Benjamin Franklin said that fish and guests stink after three days, but then he never met Peter Falcione, 39, of Norwalk, Conn. At Falcione’s Norwalk Aquarium Fish Hotel, the guests are fish and, he says wryly, strictly up scale—”the kind that come from private schools. Most are quiet and well behaved. They don’t steal towels.”

So far as Falcione knows, his is the only hostelry of its type in America, and it evolved more out of accommodation than intent. “Every aquarium takes in fish for special customers,” he explains, “but I found I had so many that my selling space was restricted. So I started the hotel in 1978.”

His guests are checked in because their owners are away or because of house painting (the fumes can be fatal to sensitive tropical fish).
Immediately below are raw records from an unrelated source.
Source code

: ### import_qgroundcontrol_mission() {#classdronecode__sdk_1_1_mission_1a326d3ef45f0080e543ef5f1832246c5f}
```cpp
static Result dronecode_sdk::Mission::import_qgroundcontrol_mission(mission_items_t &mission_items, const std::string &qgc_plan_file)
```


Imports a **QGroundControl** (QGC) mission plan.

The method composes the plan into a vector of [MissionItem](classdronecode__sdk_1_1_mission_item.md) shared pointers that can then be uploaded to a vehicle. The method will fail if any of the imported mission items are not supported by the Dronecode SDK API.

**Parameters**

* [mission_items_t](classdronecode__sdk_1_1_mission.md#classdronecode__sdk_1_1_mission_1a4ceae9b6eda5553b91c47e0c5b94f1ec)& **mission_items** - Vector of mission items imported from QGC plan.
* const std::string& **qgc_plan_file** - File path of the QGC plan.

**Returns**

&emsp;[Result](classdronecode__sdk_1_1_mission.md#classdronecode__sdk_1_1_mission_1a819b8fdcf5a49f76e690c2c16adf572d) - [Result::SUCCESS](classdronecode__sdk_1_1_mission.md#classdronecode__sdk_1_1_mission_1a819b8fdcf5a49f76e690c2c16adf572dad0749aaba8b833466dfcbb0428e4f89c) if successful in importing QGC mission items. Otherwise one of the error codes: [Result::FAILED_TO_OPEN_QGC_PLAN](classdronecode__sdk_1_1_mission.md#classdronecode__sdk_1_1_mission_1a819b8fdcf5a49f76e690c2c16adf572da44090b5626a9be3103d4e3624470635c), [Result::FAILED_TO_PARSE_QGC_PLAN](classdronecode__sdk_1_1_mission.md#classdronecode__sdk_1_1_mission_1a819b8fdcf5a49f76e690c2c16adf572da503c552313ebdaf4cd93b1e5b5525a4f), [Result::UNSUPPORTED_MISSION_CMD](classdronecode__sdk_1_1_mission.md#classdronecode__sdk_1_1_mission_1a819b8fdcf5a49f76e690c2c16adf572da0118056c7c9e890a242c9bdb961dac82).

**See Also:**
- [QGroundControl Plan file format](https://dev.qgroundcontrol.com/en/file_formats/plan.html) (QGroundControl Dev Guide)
Among his more unusual boarders have been a two-foot nurse shark whose aquarium was under repair and a free-spirited octopus whose owner feared it might climb out of its home tank while she was out of town.

Weekly rates on the American plan (two feedings daily) start, aptly, at a fin ($5) for 10-gallon accommodations and run up to $60 for the spacious (55 gallons) Neptune Suite, complete with complimentary coral. Reservations are required at the 32-unit hotel; major credit cards are accepted. “If a guest’s bill is overdue,” deadpans the innkeeper, “we sell him.”

Falcione, whose mother ran a tropical-fish store in Philadelphia, attended Temple University and worked as a salesman before he and his wife, Patricia, moved to Norwalk in 1964 and bought the aquarium store five years later. The fish hotel, he concedes, is not a big money-maker, though bookings doubled in the past year.

Hotel amenities include custom matching of water with a guest’s home aquarium and an around-the-clock temperature-monitoring system. Delicacies include a high-protein menu of worms and brine shrimp or a health-food diet of plants. Guests almost always check out healthy. “We’ve only lost two,” Falcione says, “and both were inexpensive fish, so I replaced them. And,” he adds with a conspiratorial wink, “their owners didn’t even know.”